To say that life begins at birth is the Supreme Court’s current framework and, today at least, a reasonable opinion. Yet it is reasonable to say that it begins at viability, or when pain can be felt, or at conception. These positions have medical and moral support. The Supreme Court in Roe itself recognized this, then brushed aside its own insight.
So long as a state takes a reasonable view of when human life begins — and that could include conception — the state should have full power to protect that life from violence. The only exception that should be permitted is when the mother’s life is seriously threatened, or she faces a substantial, irreparable, and permanent impairment to a major bodily function unless an abortion is performed.
The result of such a sensible ruling would reflect the underlying diversity of opinions in this country. Texas might find that life began at conception. New York might find that it did not begin until birth. Florida might take the view that the capability for suffering fetal pain was the decisive point.
For decades, the court has arrogantly and undemocratically sought to straitjacket this deep diversity of opinion in the nation. It is time to restore the decisional power to the people of the states, where it belongs. Now is not the time for the Supreme Court to engage in political maneuvering. What the public expects from the court is law, not self-regarding institutionalism.

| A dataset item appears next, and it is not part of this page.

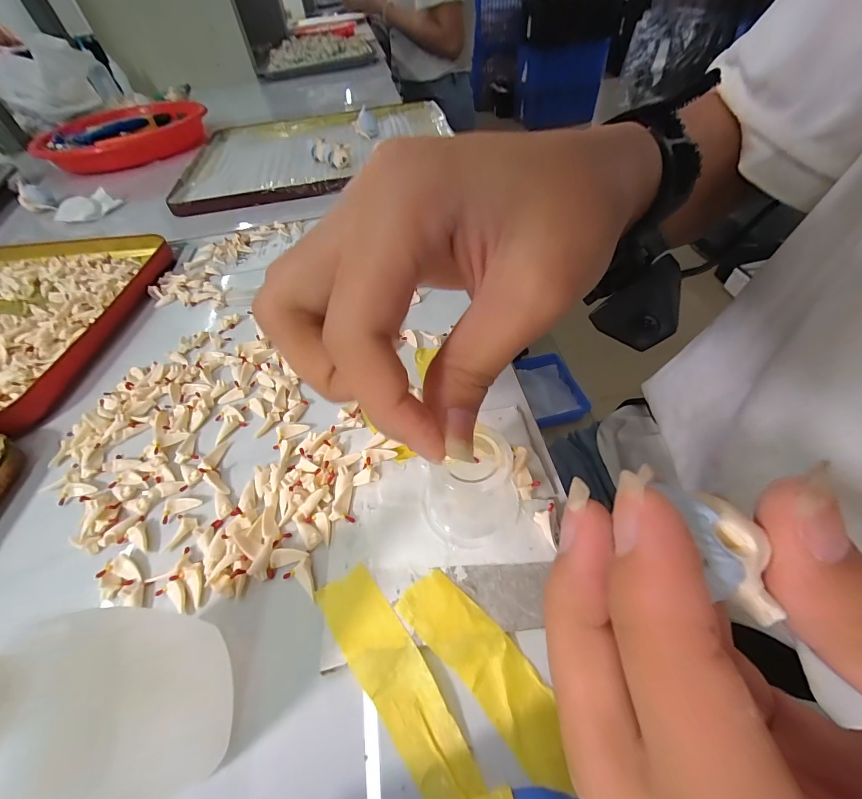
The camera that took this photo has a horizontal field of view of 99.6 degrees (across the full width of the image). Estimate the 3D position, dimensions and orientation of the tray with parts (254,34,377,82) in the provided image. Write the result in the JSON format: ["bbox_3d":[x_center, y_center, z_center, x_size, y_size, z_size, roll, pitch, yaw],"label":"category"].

What should officials do if the Supreme Court blinks? State legislatures must draft and enact laws that will command popular support, regardless of the fate of the Mississippi law in the court. On select issues with popular moral and voter appeal, such as a Down syndrome abortion ban, brave governors in the mold of Abraham Lincoln should be ready to defy the courts.
If Democrats start impeachment proceedings against some justices, Republicans should not rise to defend them. If six Republican appointees to the Supreme Court — including the three Trump appointees — are unwilling to haul the court out of the hole that it began digging for itself a half-century ago, then the court deserves to be discredited even further, and it will be.